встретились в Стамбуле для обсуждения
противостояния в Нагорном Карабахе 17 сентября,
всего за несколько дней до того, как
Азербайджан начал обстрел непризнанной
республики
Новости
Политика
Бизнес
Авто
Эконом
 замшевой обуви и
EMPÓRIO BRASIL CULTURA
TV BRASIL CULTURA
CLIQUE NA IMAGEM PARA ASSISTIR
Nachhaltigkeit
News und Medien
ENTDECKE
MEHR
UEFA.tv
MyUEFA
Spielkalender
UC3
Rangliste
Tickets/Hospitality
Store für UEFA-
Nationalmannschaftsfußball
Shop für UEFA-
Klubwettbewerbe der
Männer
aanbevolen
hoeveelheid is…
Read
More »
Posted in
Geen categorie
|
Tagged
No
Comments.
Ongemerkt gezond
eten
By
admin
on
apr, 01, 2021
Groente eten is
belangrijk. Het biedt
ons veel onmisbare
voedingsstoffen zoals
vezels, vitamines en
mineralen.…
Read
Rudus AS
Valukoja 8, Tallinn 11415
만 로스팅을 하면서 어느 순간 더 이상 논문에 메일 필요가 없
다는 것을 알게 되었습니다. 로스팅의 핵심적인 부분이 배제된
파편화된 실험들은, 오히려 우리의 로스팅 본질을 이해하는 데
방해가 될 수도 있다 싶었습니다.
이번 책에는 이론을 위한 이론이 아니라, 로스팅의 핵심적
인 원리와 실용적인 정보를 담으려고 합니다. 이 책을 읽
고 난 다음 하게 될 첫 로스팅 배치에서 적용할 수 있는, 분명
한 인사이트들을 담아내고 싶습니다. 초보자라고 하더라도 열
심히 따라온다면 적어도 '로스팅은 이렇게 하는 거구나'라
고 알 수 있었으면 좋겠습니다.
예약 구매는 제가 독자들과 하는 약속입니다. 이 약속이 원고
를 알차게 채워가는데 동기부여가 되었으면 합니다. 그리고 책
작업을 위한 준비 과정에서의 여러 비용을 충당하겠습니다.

+ + + + + + +

What to do =>
Present every line of the data above as a numbered list, omitting any blank lines.

Task response =>
1. встретились в Стамбуле для обсуждения
2. противостояния в Нагорном Карабахе 17 сентября,
3. всего за несколько дней до того, как
4. Азербайджан начал обстрел непризнанной
5. республики
6. Новости
7. Политика
8. Бизнес
9. Авто
10. Эконом
11.  замшевой обуви и
12. EMPÓRIO BRASIL CULTURA
13. TV BRASIL CULTURA
14. CLIQUE NA IMAGEM PARA ASSISTIR
15. Nachhaltigkeit
16. News und Medien
17. ENTDECKE
18. MEHR
19. UEFA.tv
20. MyUEFA
21. Spielkalender
22. UC3
23. Rangliste
24. Tickets/Hospitality
25. Store für UEFA-
26. Nationalmannschaftsfußball
27. Shop für UEFA-
28. Klubwettbewerbe der
29. Männer
30. aanbevolen
31. hoeveelheid is…
32. Read
33. More »
34. Posted in
35. Geen categorie
36. |
37. Tagged
38. No
39. Comments.
40. Ongemerkt gezond
41. eten
42. By
43. admin
44. on
45. apr, 01, 2021
46. Groente eten is
47. belangrijk. Het biedt
48. ons veel onmisbare
49. voedingsstoffen zoals
50. vezels, vitamines en
51. mineralen.…
52. Read
53. Rudus AS
54. Valukoja 8, Tallinn 11415
55. 만 로스팅을 하면서 어느 순간 더 이상 논문에 메일 필요가 없
56. 다는 것을 알게 되었습니다. 로스팅의 핵심적인 부분이 배제된
57. 파편화된 실험들은, 오히려 우리의 로스팅 본질을 이해하는 데
58. 방해가 될 수도 있다 싶었습니다.
59. 이번 책에는 이론을 위한 이론이 아니라, 로스팅의 핵심적
60. 인 원리와 실용적인 정보를 담으려고 합니다. 이 책을 읽
61. 고 난 다음 하게 될 첫 로스팅 배치에서 적용할 수 있는, 분명
62. 한 인사이트들을 담아내고 싶습니다. 초보자라고 하더라도 열
63. 심히 따라온다면 적어도 '로스팅은 이렇게 하는 거구나'라
64. 고 알 수 있었으면 좋겠습니다.
65. 예약 구매는 제가 독자들과 하는 약속입니다. 이 약속이 원고
66. 를 알차게 채워가는데 동기부여가 되었으면 합니다. 그리고 책
67. 작업을 위한 준비 과정에서의 여러 비용을 충당하겠습니다.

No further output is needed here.